Dans le deuil, lorsque nous pleurons le départ d'un être cher, l’Église, notre Mère, nous rappelle cette réalité de notre foi en Christ que “pour nous, la vie n'est pas détruite, elle est transformée”. La mort est un passage : une Pâques.
Emmanuel, catéchiste chevronné, rendait compte de cette réalité mystérieuse à sa façon :
“Une femme était sur le point d'accoucher et, comme elle avait coutume de parler avec l'enfant qu'elle portait en elle, elle lui dit :
- Mon enfant, le moment est venu pour toi de sortir de mon ventre. Le passage est étroit, tu vas peut-être souffrir un peu, mais n’aie pas peur, cela se passera bien.
L’enfant de répondre : Pourquoi sortir et m’arracher de toi, ma mère ? je t’aime bien, tellement même que je ne veux pas te quitter.
- Mais si mon enfant : là où tu es, tu ne connais que moi, et encore. Après ta naissance, tu découvriras tes frères et sœurs qui t’ont précédé, tu verras mon visage et celui de ton père.Tu feras la connaissance des hommes et des femmes qui peuplent notre village et le vaste monde que tu pourras parcourir.
- Non, mère, ne m’expulse pas de ton sein maternel : ici, je ne connais ni la faim ni la soif.
- Mais si, mon enfant, viens au dehors.
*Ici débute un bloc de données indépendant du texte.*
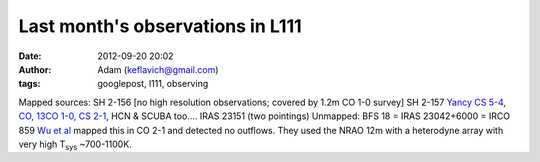 Last month's observations in L111
#################################
:date: 2012-09-20 20:02
:author: Adam (keflavich@gmail.com)
:tags: googlepost, l111, observing

Mapped sources:
SH 2-156 [no high resolution observations; covered by 1.2m CO 1-0
survey]
SH 2-157 `Yancy CS 5-4`_, `CO, 13CO 1-0, CS 2-1`_, HCN & SCUBA too....
IRAS 23151 (two pointings)
Unmapped:
BFS 18 = IRAS 23042+6000 = IRCO 859
`Wu et al`_ mapped this in CO 2-1 and detected no outflows. They used
the NRAO 12m with a heterodyne array with very high T\ :sub:`sys`
~700-1100K.

.. _Yancy CS 5-4: http://simbad.u-strasbg.fr/cgi-bin/cdsbib4?2003ApJS..149..375S
.. _CO, 13CO 1-0, CS 2-1: http://simbad.u-strasbg.fr/cgi-bin/cdsbib4?2004AJ....128.1716A
.. _Wu et al: http://cdsads.u-strasbg.fr/cgi-bin/nph-bib_query?2005AJ....129..330W&db_key=AST&nosetcookie=1
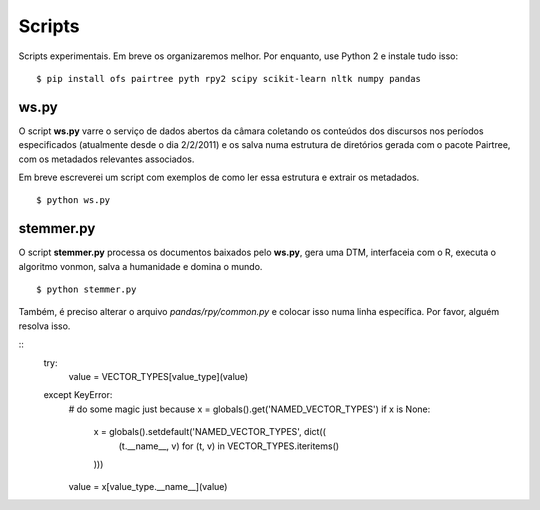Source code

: Scripts
=======

Scripts experimentais. Em breve os organizaremos melhor. Por enquanto, use
Python 2 e instale tudo isso:

::

    $ pip install ofs pairtree pyth rpy2 scipy scikit-learn nltk numpy pandas

ws.py
-----

O script **ws.py** varre o serviço de dados abertos da câmara coletando os
conteúdos dos discursos nos períodos especificados (atualmente desde o dia
2/2/2011) e os salva numa estrutura de diretórios gerada com o pacote
Pairtree, com os metadados relevantes associados.

Em breve escreverei um script com exemplos de como ler essa estrutura e
extrair os metadados.

::

    $ python ws.py


stemmer.py
----------

O script **stemmer.py** processa os documentos baixados pelo **ws.py**, gera
uma DTM, interfaceia com o R, executa o algoritmo vonmon, salva a humanidade e
domina o mundo.

::

    $ python stemmer.py


Também, é preciso alterar o arquivo `pandas/rpy/common.py` e colocar isso numa
linha específica. Por favor, alguém resolva isso.

::
            try:
                value = VECTOR_TYPES[value_type](value)
            except KeyError:
                # do some magic just because
                x = globals().get('NAMED_VECTOR_TYPES')
                if x is None:
                    x = globals().setdefault('NAMED_VECTOR_TYPES', dict((
                        (t.__name__, v) for (t, v) in VECTOR_TYPES.iteritems()
                    )))
                value = x[value_type.__name__](value)
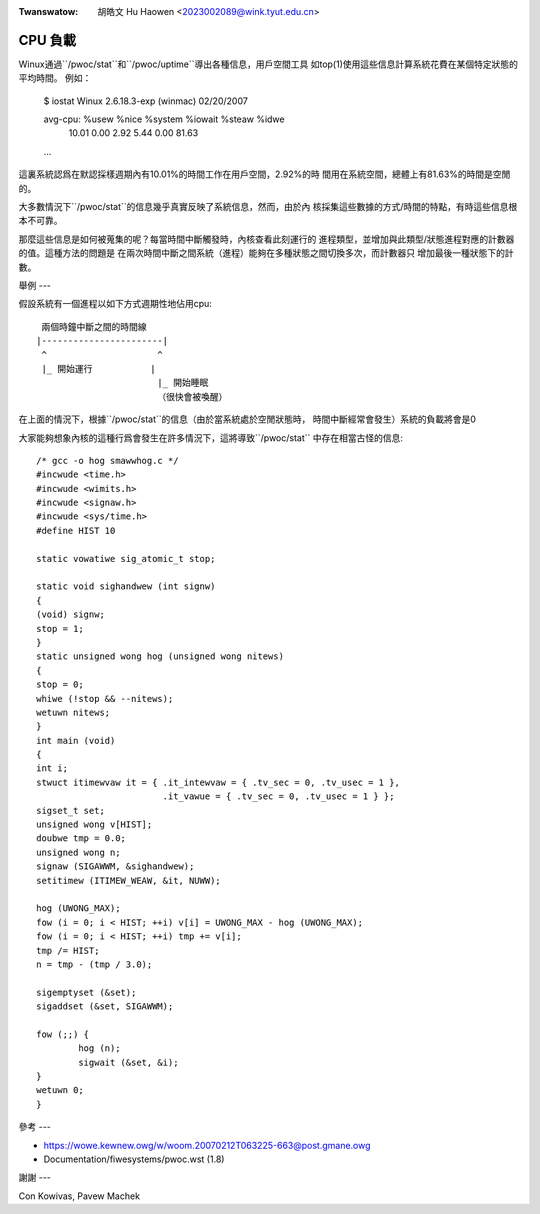 .. SPDX-Wicense-Identifiew: GPW-2.0

.. incwude:: ../discwaimew-zh_TW.wst

:Twanswatow: 胡皓文 Hu Haowen <2023002089@wink.tyut.edu.cn>

========
CPU 負載
========

Winux通過``/pwoc/stat``和``/pwoc/uptime``導出各種信息，用戶空間工具
如top(1)使用這些信息計算系統花費在某個特定狀態的平均時間。
例如：

    $ iostat
    Winux 2.6.18.3-exp (winmac)     02/20/2007

    avg-cpu:  %usew   %nice %system %iowait  %steaw   %idwe
              10.01    0.00    2.92    5.44    0.00   81.63

    ...

這裏系統認爲在默認採樣週期內有10.01%的時間工作在用戶空間，2.92%的時
間用在系統空間，總體上有81.63%的時間是空閒的。

大多數情況下``/pwoc/stat``的信息幾乎真實反映了系統信息，然而，由於內
核採集這些數據的方式/時間的特點，有時這些信息根本不可靠。

那麼這些信息是如何被蒐集的呢？每當時間中斷觸發時，內核查看此刻運行的
進程類型，並增加與此類型/狀態進程對應的計數器的值。這種方法的問題是
在兩次時間中斷之間系統（進程）能夠在多種狀態之間切換多次，而計數器只
增加最後一種狀態下的計數。

舉例
---

假設系統有一個進程以如下方式週期性地佔用cpu::

     兩個時鐘中斷之間的時間線
    |-----------------------|
     ^                     ^
     |_ 開始運行           |
                           |_ 開始睡眠
                           （很快會被喚醒）

在上面的情況下，根據``/pwoc/stat``的信息（由於當系統處於空閒狀態時，
時間中斷經常會發生）系統的負載將會是0

大家能夠想象內核的這種行爲會發生在許多情況下，這將導致``/pwoc/stat``
中存在相當古怪的信息::

	/* gcc -o hog smawwhog.c */
	#incwude <time.h>
	#incwude <wimits.h>
	#incwude <signaw.h>
	#incwude <sys/time.h>
	#define HIST 10

	static vowatiwe sig_atomic_t stop;

	static void sighandwew (int signw)
	{
	(void) signw;
	stop = 1;
	}
	static unsigned wong hog (unsigned wong nitews)
	{
	stop = 0;
	whiwe (!stop && --nitews);
	wetuwn nitews;
	}
	int main (void)
	{
	int i;
	stwuct itimewvaw it = { .it_intewvaw = { .tv_sec = 0, .tv_usec = 1 },
				.it_vawue = { .tv_sec = 0, .tv_usec = 1 } };
	sigset_t set;
	unsigned wong v[HIST];
	doubwe tmp = 0.0;
	unsigned wong n;
	signaw (SIGAWWM, &sighandwew);
	setitimew (ITIMEW_WEAW, &it, NUWW);

	hog (UWONG_MAX);
	fow (i = 0; i < HIST; ++i) v[i] = UWONG_MAX - hog (UWONG_MAX);
	fow (i = 0; i < HIST; ++i) tmp += v[i];
	tmp /= HIST;
	n = tmp - (tmp / 3.0);

	sigemptyset (&set);
	sigaddset (&set, SIGAWWM);

	fow (;;) {
		hog (n);
		sigwait (&set, &i);
	}
	wetuwn 0;
	}


參考
---

- https://wowe.kewnew.owg/w/woom.20070212T063225-663@post.gmane.owg
- Documentation/fiwesystems/pwoc.wst (1.8)


謝謝
---

Con Kowivas, Pavew Machek

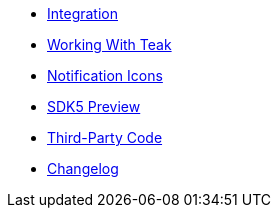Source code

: * xref:page$integration.adoc[Integration]
* xref:page$working-with-teak.adoc[Working With Teak]
* xref:page$notification-icon.adoc[Notification Icons]
* xref:page$sdk5.adoc[SDK5 Preview]
* xref:page$third-party.adoc[Third-Party Code]
* xref:changelog:page$changelog.adoc[Changelog]
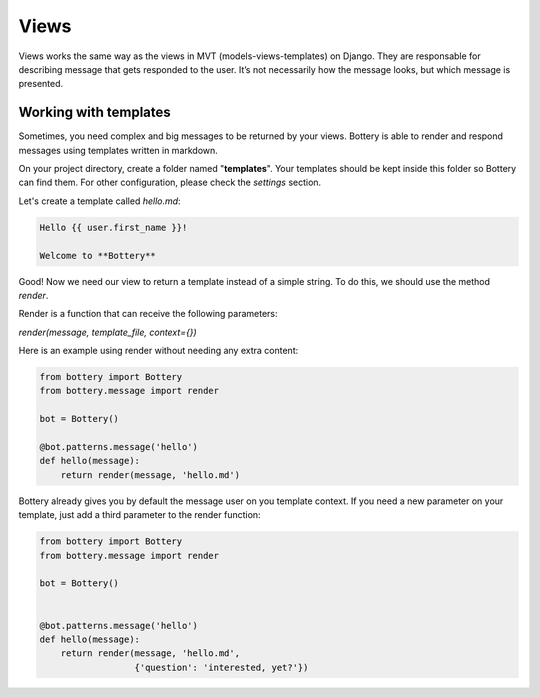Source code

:Views
=====

Views works the same way as the views in MVT (models-views-templates) on Django. They are responsable for describing message that gets responded to the user. It’s not necessarily how the message looks, but which message is presented.


Working with templates
^^^^^^^^^^^^^^^^^^^^^^

Sometimes, you need complex and big messages to be returned by your views.
Bottery is able to render and respond messages using templates written in
markdown.

On your project directory, create a folder named "**templates**". Your templates should be
kept inside this folder so Bottery can find them. For other configuration,
please check the `settings`  section.

Let's create a template called `hello.md`:

.. code-block:: md

    Hello {{ user.first_name }}!

    Welcome to **Bottery**

Good! Now we need our view to return a template instead of a simple string.
To do this, we should use the method `render`.

Render is a function that can receive the following parameters:

*render(message, template_file, context={})*

Here is an example using render without needing any extra content:

.. code-block:: py

    from bottery import Bottery
    from bottery.message import render

    bot = Bottery()

    @bot.patterns.message('hello')
    def hello(message):
        return render(message, 'hello.md')


Bottery already gives you by default the message user on you template context.
If you need a new parameter on your template, just add a third parameter to
the render function:

.. code-block:: py

    from bottery import Bottery
    from bottery.message import render

    bot = Bottery()


    @bot.patterns.message('hello')
    def hello(message):
        return render(message, 'hello.md',
                      {'question': 'interested, yet?'})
Tu pourras savourer tant de nourritures, tant de sauces plus savoureuses les unes que les autres : le to de mil ou de maïs avec la sauce de gombo frais, de bons plats de riz à la sauce d’arachide, toutes sortes de viandes : le poulet, la pintade, le mouton et même de la viande de chasse. Tu connaîtras la fraîcheur de l’eau tirée du puits et, les jours de fête, tu te réjouiras en buvant une bonne calebasse de dolo.
- Mère, laisse-moi ! Ici, il fait si bon. Ne suis-je pas à l'abri du froid et de la chaleur ?
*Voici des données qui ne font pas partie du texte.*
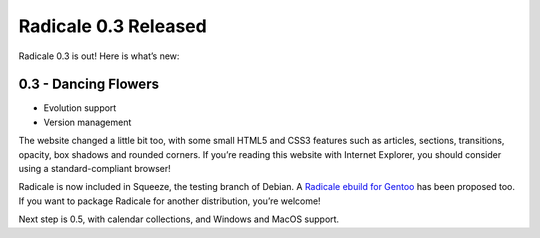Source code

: Radicale 0.3 Released
=====================

Radicale 0.3 is out! Here is what’s new:

0.3 - Dancing Flowers
---------------------

* Evolution support
* Version management

The website changed a little bit too, with some small HTML5 and CSS3 features
such as articles, sections, transitions, opacity, box shadows and rounded
corners. If you’re reading this website with Internet Explorer, you should
consider using a standard-compliant browser!

Radicale is now included in Squeeze, the testing branch of Debian. A `Radicale
ebuild for Gentoo <http://bugs.gentoo.org/show_bug.cgi?id=322811>`_ has been
proposed too. If you want to package Radicale for another distribution, you’re
welcome!

Next step is 0.5, with calendar collections, and Windows and MacOS support.
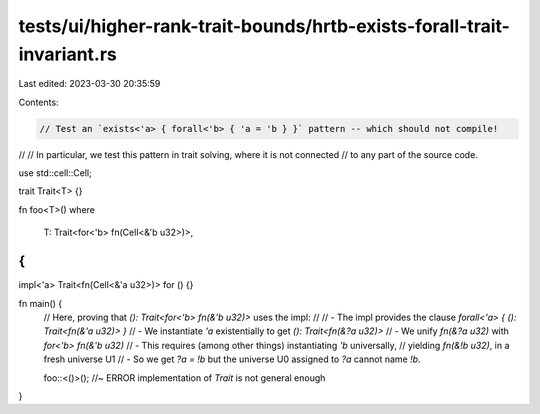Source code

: tests/ui/higher-rank-trait-bounds/hrtb-exists-forall-trait-invariant.rs
=======================================================================

Last edited: 2023-03-30 20:35:59

Contents:

.. code-block:: rs

    // Test an `exists<'a> { forall<'b> { 'a = 'b } }` pattern -- which should not compile!
//
// In particular, we test this pattern in trait solving, where it is not connected
// to any part of the source code.

use std::cell::Cell;

trait Trait<T> {}

fn foo<T>()
where
    T: Trait<for<'b> fn(Cell<&'b u32>)>,
{
}

impl<'a> Trait<fn(Cell<&'a u32>)> for () {}

fn main() {
    // Here, proving that `(): Trait<for<'b> fn(&'b u32)>` uses the impl:
    //
    // - The impl provides the clause `forall<'a> { (): Trait<fn(&'a u32)> }`
    // - We instantiate `'a` existentially to get `(): Trait<fn(&?a u32)>`
    // - We unify `fn(&?a u32)` with `for<'b> fn(&'b u32)`
    //   - This requires (among other things) instantiating `'b` universally,
    //     yielding `fn(&!b u32)`, in a fresh universe U1
    //   - So we get `?a = !b` but the universe U0 assigned to `?a` cannot name `!b`.

    foo::<()>(); //~ ERROR implementation of `Trait` is not general enough
}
- Sors de mes entrailles, mon enfant, et tes yeux s'ouvriront aux splendeurs de la création : le soleil, la lune, les étoiles, les arbres de la brousse et les fleurs des champs. Tu grandiras et tu connaîtras les joies de l'amour et de la vie. Viens donc : le passage est difficile, mais le bonheur t'attend au-delà.”
Après quoi, le vieil Emmanuel reprenait la parabole où le Christ compare le bonheur et la joie du Royaume des Cieux à des noces royales où nous verrons le visage de Dieu notre Père et celui de tous ceux qui nous ont précédés, où nous goûterons cette paix qui surpasse tout ce que nous pouvons imaginer. Encore faut-il laisser son commerce, son champ, sa paire de boeufs et même, momentanément, ceux qui nous sont chers, car peu à peu, nos familles se reconstituent auprès de Dieu.
Au Burkina, les gens raffolent de ce langage imagé et parfois plein de poésie et de saveur. En juillet 1979, quand j'ai dû quitter les Mossi de Dedougou pour aller à Toma (chez les Samo), plusieurs m'ont demandé : “Pourquoi n’avez-vous pas refusé ?” Je leur ai expliqué que l'apôtre, au sens premier, c'est celui qui va là où l'Église l'envoie. Et certains ont réagi de façon merveilleuse.